I am looking for some advice - or maybe just some moral support.
I can't find the link to my previous thread... But in a nutshell... Husband and I got married a couple months ago after 10 or so years together. He was never baptised, but grew up 'in'. I never had any exposure to the craziness til I met him and his family. There have been many problems over the years - I never felt accepted, felt that husband and I were always 2nd best to the other son and his JW wife. Anyway - the latest issue was the wedding - I wanted my husband to talk to them about the toast so we knew what to expect. He said 'it will be fine' - and he probably thought it would be, we have clicked glasses with them several times over the years. Anyway, skip to wedding, we are sitting at the table, surrounded by his family, someone does a very informal toast, and you guessed it, all of them sit there refusing to touch their glasses. I wouldn't care if this was consistent with their behaviour - however it isn't, so I am taking it as a statement and an insult.
The good thing that came out of this I spose is that it did something to help my husband finally 'wake' up to how we are treated as 2nd class compared to the other son and how their love and support is absolutely conditional.

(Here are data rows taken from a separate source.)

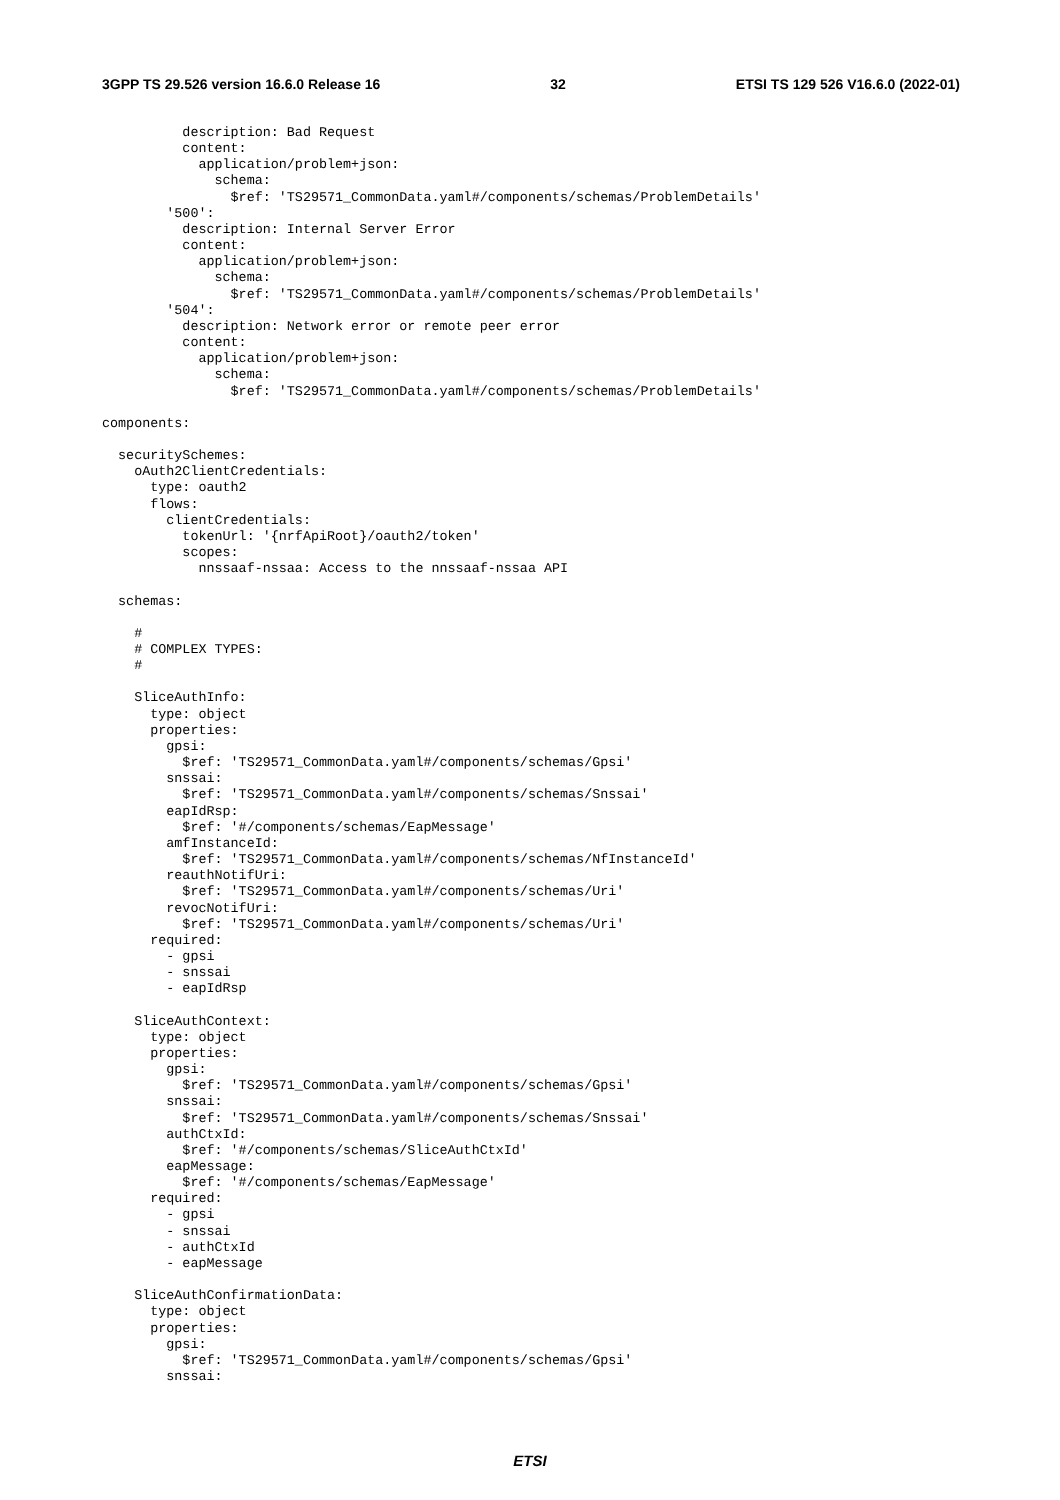3GPP TS 29.526 version 16.6.0 Release 16 32 ETSI TS 129 526 V16.6.0 (2022-01)
          description: Bad Request
          content:
            application/problem+json:
              schema:
                $ref: 'TS29571_CommonData.yaml#/components/schemas/ProblemDetails'
        '500':
          description: Internal Server Error
          content:
            application/problem+json:
              schema:
                $ref: 'TS29571_CommonData.yaml#/components/schemas/ProblemDetails'
        '504':
          description: Network error or remote peer error
          content:
            application/problem+json:
              schema:
                $ref: 'TS29571_CommonData.yaml#/components/schemas/ProblemDetails'

components:

  securitySchemes:
    oAuth2ClientCredentials:
      type: oauth2
      flows:
        clientCredentials:
          tokenUrl: '{nrfApiRoot}/oauth2/token'
          scopes:
            nnssaaf-nssaa: Access to the nnssaaf-nssaa API

  schemas:

    #
    # COMPLEX TYPES:
    #

    SliceAuthInfo:
      type: object
      properties:
        gpsi:
          $ref: 'TS29571_CommonData.yaml#/components/schemas/Gpsi'
        snssai:
          $ref: 'TS29571_CommonData.yaml#/components/schemas/Snssai'
        eapIdRsp:
          $ref: '#/components/schemas/EapMessage'
        amfInstanceId:
          $ref: 'TS29571_CommonData.yaml#/components/schemas/NfInstanceId'
        reauthNotifUri:
          $ref: 'TS29571_CommonData.yaml#/components/schemas/Uri'
        revocNotifUri:
          $ref: 'TS29571_CommonData.yaml#/components/schemas/Uri'
      required:
        - gpsi
        - snssai
        - eapIdRsp

    SliceAuthContext:
      type: object
      properties:
        gpsi:
          $ref: 'TS29571_CommonData.yaml#/components/schemas/Gpsi'
        snssai:
          $ref: 'TS29571_CommonData.yaml#/components/schemas/Snssai'
        authCtxId:
          $ref: '#/components/schemas/SliceAuthCtxId'
        eapMessage:
          $ref: '#/components/schemas/EapMessage'
      required:
        - gpsi
        - snssai
        - authCtxId
        - eapMessage

    SliceAuthConfirmationData:
      type: object
      properties:
        gpsi:
          $ref: 'TS29571_CommonData.yaml#/components/schemas/Gpsi'
        snssai:
ETSI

So - now, instead of starting our married life happily, we are surrounded with negativity and darkness. My husband is trying to come to terms with how he feels about them and his upbringing and how he is treated - and to figure out how he can have a decent - and real - relationship with them - and of course me. I feel so angry about being 'robbed' of this happy time, but no matter what I do, I can't bring myself out of this sadness and anger. I should be relieved and happy that my husband is finally awake and starting to deal with this stuff, and I am - but I just can't feel happy, it's just anger at him for letting it get to here, anger at them for being the reason we are here and plain sadness.
My husband walked away from the religion when we were about 19 or so (unbaptised), and says he hates it, and hates the 'man' element, agrees that it's sexist and I believe that he would never go back (and I believe him or I would not have married him). However, if I ever brought anything up about the religion, his first reaction was always to defend it - even though he doesn't believe himself. It's almost a subconscious reaction. I always felt like he would defend them before he would defend me - and he would - until very recently - and this has caused more problems between us than anything else.

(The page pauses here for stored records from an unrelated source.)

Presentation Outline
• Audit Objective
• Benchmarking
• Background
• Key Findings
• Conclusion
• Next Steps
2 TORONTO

I have loads of anger towards 'the society' and everything to do with them. If my parents had been witnesses, I would be dead, having needed a blood transfusion as a baby, so it's not a good start, and goes backwards from there. I feel like I have been treated pretty much like crap from the witnesses that I have met over the years, however I always did everything I could to be 'respectful' to them - and their faith. I went to an assembly once. I close my eyes with them and hold their hands before meals (no more!) etc. It was always respecting them, and their beliefs, never them respecting ours - because we don't 'belong' to a 'club'. I feel like being a part of this 'club' that believes things that I think, quite frankly, insane, has given them a free pass to act like assholes!
I think my husband is starting to see for the first time, but it's like it's been so ingrained in him, that even though he doesn't believe, he doesn't want to see anything bad about being raised in 'the truth'. I understand that there was a lot of good stuff in his child hood - but I also think that he missed out on a lot, and he is not very capable of having real relationships with people. He lets others walk all over him - including his family - and this is what he is now trying to stop.
The other thing is that lately when he talks to him parents, his mum especially, he said they can be talking about something random and happy and trivial, say business which is going well, and then out of the blue she will say something like 'did you hear about the shooting here, or the earthquake there or someone getting sick'. They are meant to be the happiest people on earth, but they are just so sad and negative. It never used to be like that. Is this common or is this just her??
The other thing is - which makes things difficult is that my husband is in business with his JW brother (who I can't stand) and their JW Dad works for them - as does the JW sister-in-law. I can just imagine if my husband said that he wanted to give me a job - it would have never happened... Just another example of the unfairness of the relationship. If they weren't in business, we could just say 'oh well, we won't have anything to do with them' - but he has to on a daily basis. I understand this, but it still upsets me - I don't know how he is able to speak to these people every day like everything is just fine, when they have treated us so badly. But I don't have a solution either.
It is my fault too, because I never stood up for myself and demanded respect. It will be a long time before I will be able to sit with them again for a meal - but if and when I do - I can guarantee that I will not be submitting and bowing my head and praying to a god that I don't believe in, so as not to offend them...
Anyway - does anyone else here have any experience dealing with this sort of thing. I know this post is all over the place, it's half asking for advice, half just venting. Sorry. I just feel like there is no one I can really talk to about this. If I mention it to my friends or family, they will just say 'just ignore them, it's just because of the crazy religion' - but they don't understand how manipulative these people can be, and if it was that simple and we could ignore the degrading comments and the like, we would.